ABSTRACT=The severity, disabilities, and lethality by Coronavirus 2019 (COVID-19) disease have dumbfounded the entire world on an unprecedented scale. This consequently generated interest in understanding the clinical history of COVID-19, particularly the classification of severity and early prediction on prognosis. Metabolomics is a powerful tool in identifying metabolite signatures when profiling parasitic, metabolic, and microbial diseases. This study undertook a metabolomic approach to identify potential metabolic signatures to discriminate severe from non-severe COVID-19. As a secondary objective, we aimed to identify whether clinical and laboratory data from the severe and non-severe COVID-19 patients were compatible with the metabolomics findings. Analysis of samples revealed that 43 metabolites from 9 classes indicated COVID-19 severity: 29 metabolites for non-severe and 14 metabolites for severe disease. Metabolites from porphyrin and purine pathways were significantly increased in the severe group, suggesting they could serve as potential prognostic biomarkers.

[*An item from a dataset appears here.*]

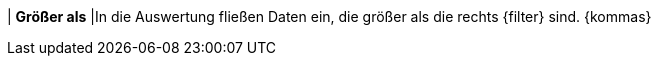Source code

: | *Größer als*
|In die Auswertung fließen Daten ein, die größer als die rechts {filter} sind. {kommas}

Pathway analysis identified 8 metabolomic pathways associated with the 43 discriminating metabolites. Pathway analysis revealed that although there were impactful changes in the glycerophospholipid and porphyrin metabolism in the context of COVID-19 severity, glycerophospholipid, and linoleic acid metabolism had significant changes (p=0.025 and p=0.035, respectively). Our results indicate that these metabolomics-based markers could have prognostic and diagnostic potential in managing and understanding the evolution of COVID-19 disease.